Beyond posed group shots, consider a few fun pose ideas for family reunions. One idea concocted by Stuart McIntyre, a photographer with Photo Nottingham, was to have individual attendees pose inside a three-by-three box, which he then pieced together into a larger image of four boxes by four boxes (think of the look of “Hollywood Squares” or “The Brady Bunch,” both of which are three boxes by three boxes).
6. Create Photo Albums and Artwork
Designate a point person to collect digital photos, even simply photos taken on a smartphone, from attendees to compile into a hard cover photo album. Photo services, like Snapfish and Shutterfly, offer loads of designs and layouts, even embellishments, like digital stickers and images, to add in to make the pages pop.

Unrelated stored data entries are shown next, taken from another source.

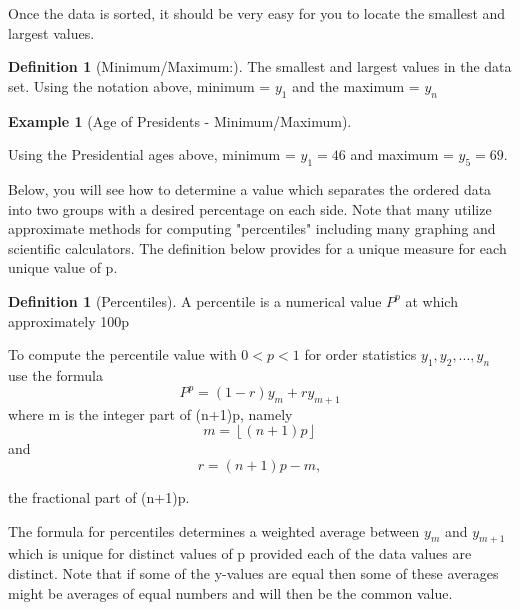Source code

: \documentclass[10pt,]{book}
\theoremstyle{plain}
\theoremstyle{definition}
\newtheorem{definition}[theorem]{Definition}
\theoremstyle{definition}
\newtheorem{example}[theorem]{Example}
\theoremstyle{definition}
\numberwithin{equation}{section}
\newcommand{\lt}{ < }
\begin{document}
	Once the data is sorted, it should be very easy for you to locate the smallest and largest values. 
\begin{definition}[{Minimum/Maximum:}]\label{definition-2}
The smallest and largest values in the data set. Using the notation above, minimum = \(y_1\) and the maximum = \(y_n\)%
\end{definition}
\begin{example}[Age of Presidents - Minimum/Maximum]\label{example-2}

	Using the Presidential ages above, minimum = \(y_1 = 46\) and maximum = \(y_5 = 69\).
\end{example}
\par

	Below, you will see how to determine a value which separates the ordered data into two groups with a desired percentage on each side. Note that many utilize approximate methods for computing "percentiles" including many graphing and scientific calculators. The definition below provides for a unique measure for each unique value of p.
\begin{definition}[{Percentiles}]\label{definition-3}
A percentile is a numerical value \(P^p\) at which approximately 100p%
\par
To compute the percentile value with \(0 \lt p \lt 1\) for order statistics \(y_1, y_2, ..., y_n\) use the formula 
		\begin{equation*}P^{p} = (1-r)y_m + ry_{m+1}\end{equation*}
	where m is the integer part of (n+1)p, namely 
		\begin{equation*}m = \left\lfloor (n+1)p \right\rfloor\end{equation*} 
	and 
		\begin{equation*}r = (n+1)p - m,\end{equation*}
	
	the fractional part of (n+1)p. 
\end{definition}
\par
The formula for percentiles determines a weighted average between \(y_m\) and \(y_{m+1}\) which is unique for distinct values of p provided each of the data values are distinct. Note that if some of the y-values are equal then some of these averages might be averages of equal numbers and will then be the common value.%
\end{document}
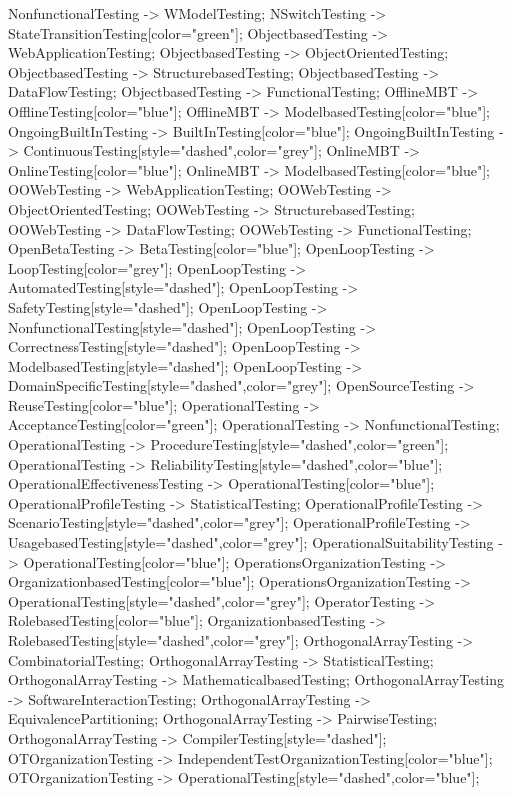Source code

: \documentclass{article}
\begin{document}
{NonfunctionalTesting -> WModelTesting;
NSwitchTesting -> StateTransitionTesting[color="green"];
ObjectbasedTesting -> WebApplicationTesting;
ObjectbasedTesting -> ObjectOrientedTesting;
ObjectbasedTesting -> StructurebasedTesting;
ObjectbasedTesting -> DataFlowTesting;
ObjectbasedTesting -> FunctionalTesting;
OfflineMBT -> OfflineTesting[color="blue"];
OfflineMBT -> ModelbasedTesting[color="blue"];
OngoingBuiltInTesting -> BuiltInTesting[color="blue"];
OngoingBuiltInTesting -> ContinuousTesting[style="dashed",color="grey"];
OnlineMBT -> OnlineTesting[color="blue"];
OnlineMBT -> ModelbasedTesting[color="blue"];
OOWebTesting -> WebApplicationTesting;
OOWebTesting -> ObjectOrientedTesting;
OOWebTesting -> StructurebasedTesting;
OOWebTesting -> DataFlowTesting;
OOWebTesting -> FunctionalTesting;
OpenBetaTesting -> BetaTesting[color="blue"];
OpenLoopTesting -> LoopTesting[color="grey"];
OpenLoopTesting -> AutomatedTesting[style="dashed"];
OpenLoopTesting -> SafetyTesting[style="dashed"];
OpenLoopTesting -> NonfunctionalTesting[style="dashed"];
OpenLoopTesting -> CorrectnessTesting[style="dashed"];
OpenLoopTesting -> ModelbasedTesting[style="dashed"];
OpenLoopTesting -> DomainSpecificTesting[style="dashed",color="grey"];
OpenSourceTesting -> ReuseTesting[color="blue"];
OperationalTesting -> AcceptanceTesting[color="green"];
OperationalTesting -> NonfunctionalTesting;
OperationalTesting -> ProcedureTesting[style="dashed",color="green"];
OperationalTesting -> ReliabilityTesting[style="dashed",color="blue"];
OperationalEffectivenessTesting -> OperationalTesting[color="blue"];
OperationalProfileTesting -> StatisticalTesting;
OperationalProfileTesting -> ScenarioTesting[style="dashed",color="grey"];
OperationalProfileTesting -> UsagebasedTesting[style="dashed",color="grey"];
OperationalSuitabilityTesting -> OperationalTesting[color="blue"];
OperationsOrganizationTesting -> OrganizationbasedTesting[color="blue"];
OperationsOrganizationTesting -> OperationalTesting[style="dashed",color="grey"];
OperatorTesting -> RolebasedTesting[color="blue"];
OrganizationbasedTesting -> RolebasedTesting[style="dashed",color="grey"];
OrthogonalArrayTesting -> CombinatorialTesting;
OrthogonalArrayTesting -> StatisticalTesting;
OrthogonalArrayTesting -> MathematicalbasedTesting;
OrthogonalArrayTesting -> SoftwareInteractionTesting;
OrthogonalArrayTesting -> EquivalencePartitioning;
OrthogonalArrayTesting -> PairwiseTesting;
OrthogonalArrayTesting -> CompilerTesting[style="dashed"];
OTOrganizationTesting -> IndependentTestOrganizationTesting[color="blue"];
OTOrganizationTesting -> OperationalTesting[style="dashed",color="blue"];
}
\end{document}
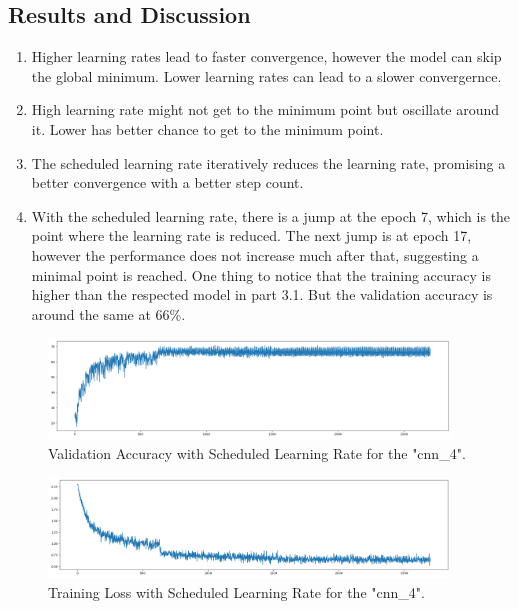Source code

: \documentclass[3p,times,procedia]{elsarticle}
\begin{document}
\subsection{\textbf{Results and Discussion}}
\begin{enumerate}
    \item Higher learning rates lead to faster convergence, however the model can skip the global minimum. Lower learning rates can lead to a slower convergernce.
    \item High learning rate might not get to the minimum point but oscillate around it. Lower has better chance to get to the minimum point.
    \item The scheduled learning rate iteratively reduces the learning rate, promising a better convergence with a better step count.
    \item With the scheduled learning rate, there is a jump at the epoch 7, which is the point where the learning rate is reduced.
    The next jump is at epoch 17, however the performance does not increase much after that, suggesting a minimal point is reached.
    One thing to notice that the training accuracy is higher than the respected model in part 3.1.
    But the validation accuracy is around the same at 66\%.

\end{enumerate}

\begin{figure}[H]
    \centering
    \includegraphics[width=0.95\textwidth, trim={0 1cm 0 1cm}]{figures/cnn_4_SC_validation_acc.png}
    \caption{Validation Accuracy with Scheduled Learning Rate for the "cnn\_4".} 
    \label{fig:SC}
\end{figure}

\begin{figure}[H]
    \centering
    \includegraphics[width=0.95\textwidth, trim={0 1cm 0 1cm}]{figures/cnn_4_SC_training_loss.png}
    \caption{Training Loss with Scheduled Learning Rate for the "cnn\_4".} 
    \label{fig:SC2}
\end{figure}
\end{document}
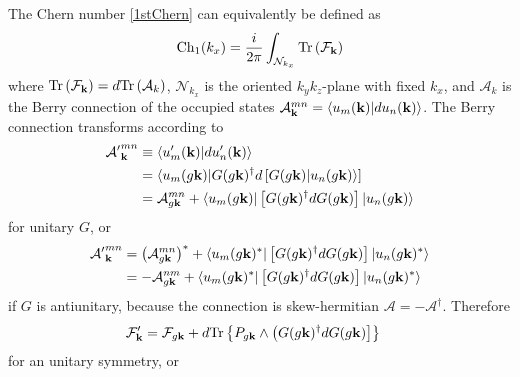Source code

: The Chern number \eqref{1stChern} can equivalently be defined as \begin{align}\mathrm{Ch}_1(k_x)=\frac{i}{2\pi}\int_{\mathcal{N}_{k_x}}\mathrm{Tr}\left(\mathcal{F}_{\bf k}\right)\label{1stChernapp}\end{align} where $\mathrm{Tr}\left(\mathcal{F}_{\bf k}\right)=d\mathrm{Tr}\left(\mathcal{A}_k\right)$, $\mathcal{N}_{k_x}$ is the oriented $k_yk_z$-plane with fixed $k_x$, and $\mathcal{A}_k$ is the Berry connection of the occupied states $\mathcal{A}_{\bf k}^{mn}=\langle u_m({\bf k})|du_n({\bf k})\rangle$. The Berry connection transforms according to \begin{align}{\mathcal{A}'}_{\bf k}^{mn}&\equiv\langle u'_m({\bf k})|du'_n({\bf k})\rangle\\&=\langle u_m(g{\bf k})|G(g{\bf k})^\dagger d \left[G(g{\bf k})|u_n(g{\bf k})\rangle\right]\nonumber\\&=\mathcal{A}_{g{\bf k}}^{mn}+\langle u_m(g{\bf k})|\left[G(g {\bf k})^\dagger dG(g {\bf k})\right]|u_n(g{\bf k})\rangle\nonumber\end{align} for unitary $G$, or \begin{align}{\mathcal{A}'}_{\bf k}^{mn}&=\left(\mathcal{A}_{g{\bf k}}^{mn}\right)^\ast+\langle u_m(g{\bf k})^\ast|\left[G(g {\bf k})^\dagger dG(g {\bf k})\right]|u_n(g{\bf k})^\ast\rangle\nonumber\\&=-\mathcal{A}_{g{\bf k}}^{nm}+\langle u_m(g{\bf k})^\ast|\left[G(g {\bf k})^\dagger dG(g {\bf k})\right]|u_n(g{\bf k})^\ast\rangle\nonumber\end{align} if $G$ is antiunitary, because the connection is skew-hermitian $\mathcal{A}=-\mathcal{A}^\dagger$. Therefore \begin{align}%
\mathcal{F}'_{\bf k}&=\mathcal{F}_{g{\bf k}}+d\mathrm{Tr}\left\{P_{g\bf{k}}\wedge\left(G(g{\bf k})^\dagger dG(g{\bf k})\right]\right\}\label{curvature}\end{align} for an unitary symmetry, or \begin{align}%

\end{align}
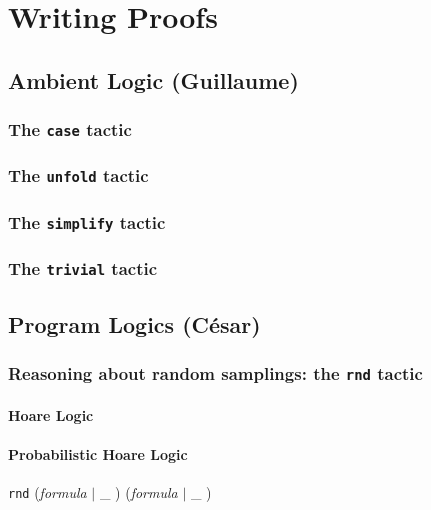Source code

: \chapter{Writing Proofs}

\section{Ambient Logic (Guillaume)}


\subsection{The \texttt{case} tactic}
%

\subsection{The \texttt{unfold} tactic}
%

\subsection{The \texttt{simplify} tactic}
%

\subsection{The \texttt{trivial} tactic}
%

\section{Program Logics (C\'esar)}

\subsection{Reasoning about random samplings: the \texttt{rnd} tactic}
%
\subsubsection{Hoare Logic}

\subsubsection{Probabilistic Hoare Logic}
\Syntax 
\verb+rnd+ (\textit{formula} $|$ \_ ) (\textit{formula} $|$ \_ )

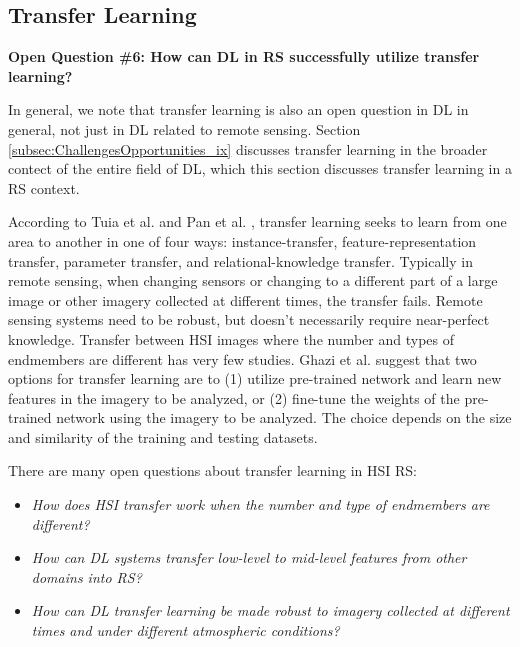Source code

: \documentclass[12pt]{spieman}
\begin{document}
\begin{spacing}{1}
\subsection{Transfer Learning} \label{subsec:ChallengesOpportunities_vi} \textbf{Open Question \#6: How can DL in RS successfully utilize transfer learning?}

In general, we note that transfer learning is also an open question in DL in general, not just in DL related to remote sensing. Section \ref{subsec:ChallengesOpportunities_ix} discusses transfer learning in the broader contect of the entire field of DL, which this section discusses transfer learning in a RS context.

According to Tuia et al. \cite{tuia2016domain} and Pan et al. \cite{pan2010survey} , transfer learning seeks to learn from one area to another in one of four ways: instance-transfer, feature-representation transfer, parameter transfer, and relational-knowledge transfer. Typically in remote sensing, when changing sensors or changing to a different part of a large image or other imagery collected at different times, the transfer fails. Remote sensing systems need to be robust, but doesn't necessarily require near-perfect knowledge. Transfer between HSI images where the number and types of endmembers are different has very few studies. Ghazi et al. \cite{ghazi2017plant} suggest that two options for transfer learning are to (1) utilize pre-trained network and learn new features in the imagery to be analyzed, or (2) fine-tune the weights of the pre-trained network using the imagery to be analyzed. The choice depends on the size and similarity of the training and testing datasets.

There are many open questions about transfer learning in HSI RS:
\begin{itemize}
    \setlength{\parskip}{0pt}
    \setlength{\itemsep}{0pt plus 1pt}
    \item \textit{How does HSI transfer work when the number and type of endmembers are different?}
    \item \textit{How can DL systems transfer low-level to mid-level features from other domains into RS?}
    \item \textit{How can DL transfer learning be made robust to imagery collected at different times and under different atmospheric conditions?}
\end{itemize}


\end{spacing}
\end{document}
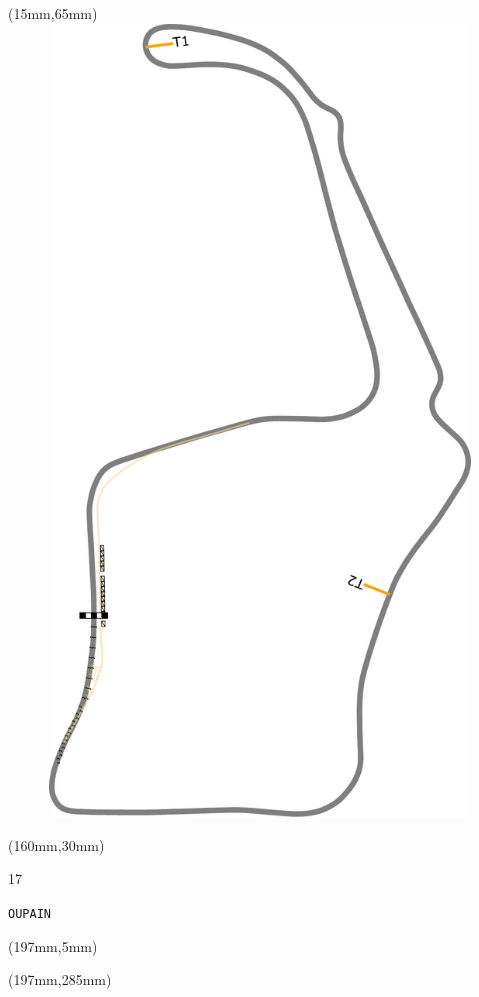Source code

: \begin{textblock*}{185mm}(15mm,65mm)%
\centering
\mbox{\includegraphics[width=185mm,height=210mm,keepaspectratio]{PT/OUPAIN.pdf}}
\end{textblock*}
\begin{textblock*}{40mm}(160mm,30mm)%
\Large
\par{} 
\par17 
\par\hfill\tiny\tt OUPAIN\\
\end{textblock*}
\begin{textblock*}{20mm}(197mm,5mm)%
\fbox{\thepage}
\label{OUPAIN}
\end{textblock*}
\begin{textblock*}{20mm}(197mm,285mm)%
\fbox{\thepage}
\end{textblock*}

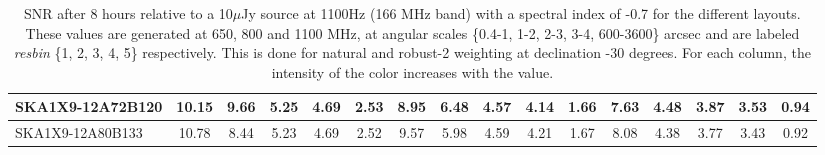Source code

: \begin{table}[htp]
{{\begin{tabular}{|lccccc||ccccc||ccccc|}
SKA1X9-12A72B120 & 10.15 \cellcolor{blue!47.58} & 9.66 \cellcolor{red!42.34} & 5.25 \cellcolor{green!19.62} & 4.69 \cellcolor{orange!18.00} & 2.53 \cellcolor{purple!29.67} & 8.95 \cellcolor{blue!46.78} & 6.48 \cellcolor{red!24.47} & 4.57 \cellcolor{green!18.00} & 4.14 \cellcolor{orange!18.00} & 1.66 \cellcolor{purple!18.00} & 7.63 \cellcolor{blue!51.45} & 4.48 \cellcolor{red!22.42} & 3.87 \cellcolor{green!25.37} & 3.53 \cellcolor{orange!24.77} & 0.94 \cellcolor{purple!30.00}\\ \hline 
SKA1X9-12A80B133 & 10.78 \cellcolor{blue!60.00} & 8.44 \cellcolor{red!30.87} & 5.23 \cellcolor{green!18.00} & 4.69 \cellcolor{orange!18.00} & 2.52 \cellcolor{purple!27.33} & 9.57 \cellcolor{blue!60.00} & 5.98 \cellcolor{red!18.79} & 4.59 \cellcolor{green!19.83} & 4.21 \cellcolor{orange!22.90} & 1.67 \cellcolor{purple!22.67} & 8.08 \cellcolor{blue!60.00} & 4.38 \cellcolor{red!18.00} & 3.77 \cellcolor{green!18.00} & 3.43 \cellcolor{orange!18.00} & 0.92 \cellcolor{purple!18.00}\\ \hline 
\end{tabular}}
\vspace{-0.300000cm}
\hspace{1cm} 

\vspace{.25cm}
\caption{SNR after 8 hours relative to a 10$\mu$Jy source at 1100Hz (166 MHz band) with a spectral index of -0.7 for the different layouts. These values are generated at 650, 800 and 1100 MHz, at angular scales \{0.4-1, 1-2, 2-3, 3-4, 600-3600\} arcsec and are labeled {\it resbin} \{1, 2, 3, 4, 5\} respectively. This is done for natural and robust-2 weighting at declination -30 degrees. For each column, the intensity of the color increases with the value.}\label{tab:snr10}}
 \end{table}
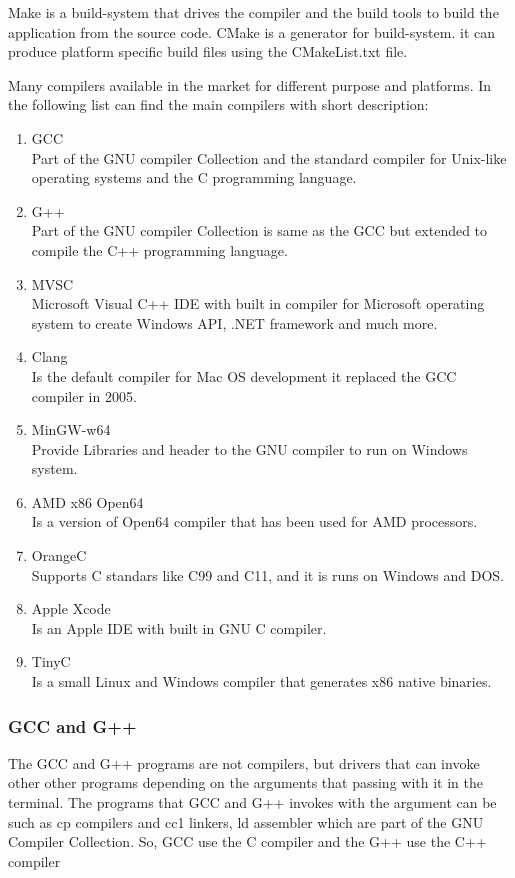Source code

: \documentclass[12pt]{article}
\begin{document}
{ Make is a build-system that drives the compiler and the build tools to build the application from the source code. CMake is a generator for build-system. it can produce platform specific build files using the CMakeList.txt file.\\

{\setlength{\parindent}{0cm}
Many compilers available in the market for different purpose and platforms. In the following list can find the main compilers with short description:\cite{Heng} 
\begin{enumerate}
\item GCC\\
Part of the GNU compiler Collection and the standard compiler for Unix-like operating systems and the C programming language. 
\item G++\\
Part of the GNU compiler Collection is same as the GCC but extended to compile the C++ programming language.
\item MVSC\\
Microsoft Visual C++ IDE with built in compiler for Microsoft operating system to create Windows API, .NET framework and much more.
\item Clang\\
Is the default compiler for Mac OS development it replaced the GCC compiler in 2005.
\item MinGW-w64\\
Provide Libraries and header to the GNU compiler to run on Windows system.
\item AMD x86 Open64\\
Is a version of Open64 compiler that has been used for AMD processors.
\item OrangeC\\
Supports C standars like C99 and C11, and it is runs on Windows and DOS.
\item Apple Xcode\\
Is an Apple IDE with built in GNU C compiler.
\item TinyC\\
Is a small Linux and Windows compiler that generates x86 native binaries.
\end{enumerate}
}
\subsubsection{GCC and G++}
The GCC and G++ programs are not compilers, but drivers that can invoke other other programs depending on the arguments that passing with it in the terminal. The programs that GCC and G++ invokes with the argument can be such as cp compilers and cc1 linkers, ld assembler which are part of the GNU Compiler Collection. So, GCC use the C compiler and the G++ use the C++ compiler\cite{Rohan} 

}
\end{document}

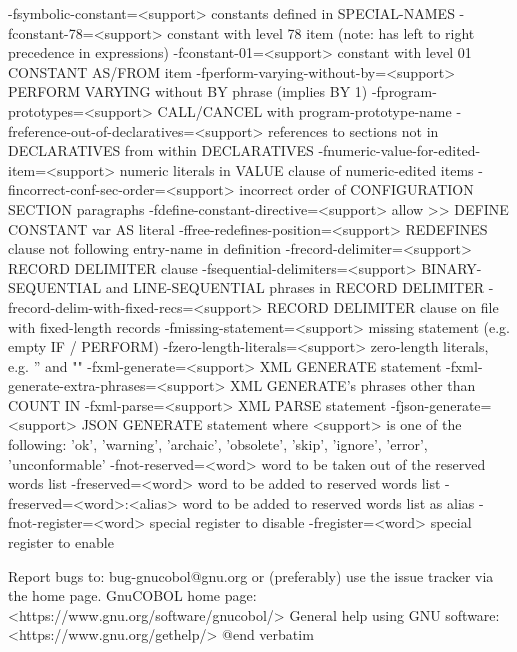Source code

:   -fsymbolic-constant=<support>	constants defined in SPECIAL-NAMES
  -fconstant-78=<support>	constant with level 78 item (note: has left to right precedence in expressions)
  -fconstant-01=<support>	constant with level 01 CONSTANT AS/FROM item
  -fperform-varying-without-by=<support>	PERFORM VARYING without BY phrase (implies BY 1)
  -fprogram-prototypes=<support>	CALL/CANCEL with program-prototype-name
  -freference-out-of-declaratives=<support>	references to sections not in DECLARATIVES from within DECLARATIVES
  -fnumeric-value-for-edited-item=<support>	numeric literals in VALUE clause of numeric-edited items
  -fincorrect-conf-sec-order=<support>	incorrect order of CONFIGURATION SECTION paragraphs
  -fdefine-constant-directive=<support>	allow >> DEFINE CONSTANT var AS literal
  -ffree-redefines-position=<support>	REDEFINES clause not following entry-name in definition
  -frecord-delimiter=<support>	RECORD DELIMITER clause
  -fsequential-delimiters=<support>	BINARY-SEQUENTIAL and LINE-SEQUENTIAL phrases in RECORD DELIMITER
  -frecord-delim-with-fixed-recs=<support>	RECORD DELIMITER clause on file with fixed-length records
  -fmissing-statement=<support>	missing statement (e.g. empty IF / PERFORM)
  -fzero-length-literals=<support>	zero-length literals, e.g. '' and ""
  -fxml-generate=<support>	XML GENERATE statement
  -fxml-generate-extra-phrases=<support>	XML GENERATE's phrases other than COUNT IN
  -fxml-parse=<support>	XML PARSE statement  
  -fjson-generate=<support>	JSON GENERATE statement
	where <support> is one of the following:
	'ok', 'warning', 'archaic', 'obsolete', 'skip', 'ignore', 'error', 'unconformable'
  -fnot-reserved=<word>  word to be taken out of the reserved words list
  -freserved=<word>      word to be added to reserved words list
  -freserved=<word>:<alias>	word to be added to reserved words list as alias
  -fnot-register=<word>  special register to disable
  -fregister=<word>      special register to enable


Report bugs to: bug-gnucobol@gnu.org
or (preferably) use the issue tracker via the home page.
GnuCOBOL home page: <https://www.gnu.org/software/gnucobol/>
General help using GNU software: <https://www.gnu.org/gethelp/>
@end verbatim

Another great option is Blurb, which allows you to compile your photos into a high-quality coffee table book. You can add photos, quotes, digital images, anything you like. Even better, most photo services frequently offer high-value coupon codes to save money on photo albums. When the book is finished, simply send out the link for attendees to order copies on their own.
Sometimes, the best way to preserve memories from family reunions is simply printing out the photos you’ve taken. Frame them or turn them into photo artwork, like photo calendars and photo canvas prints, which make great wall art.
“We frame loads of photos once we are home,” said Keryn Means, a mother of two and a travel writer at Walking on Travels. “I also make a photo album whenever we go on extended family trips so everyone can remember the time we spent together.”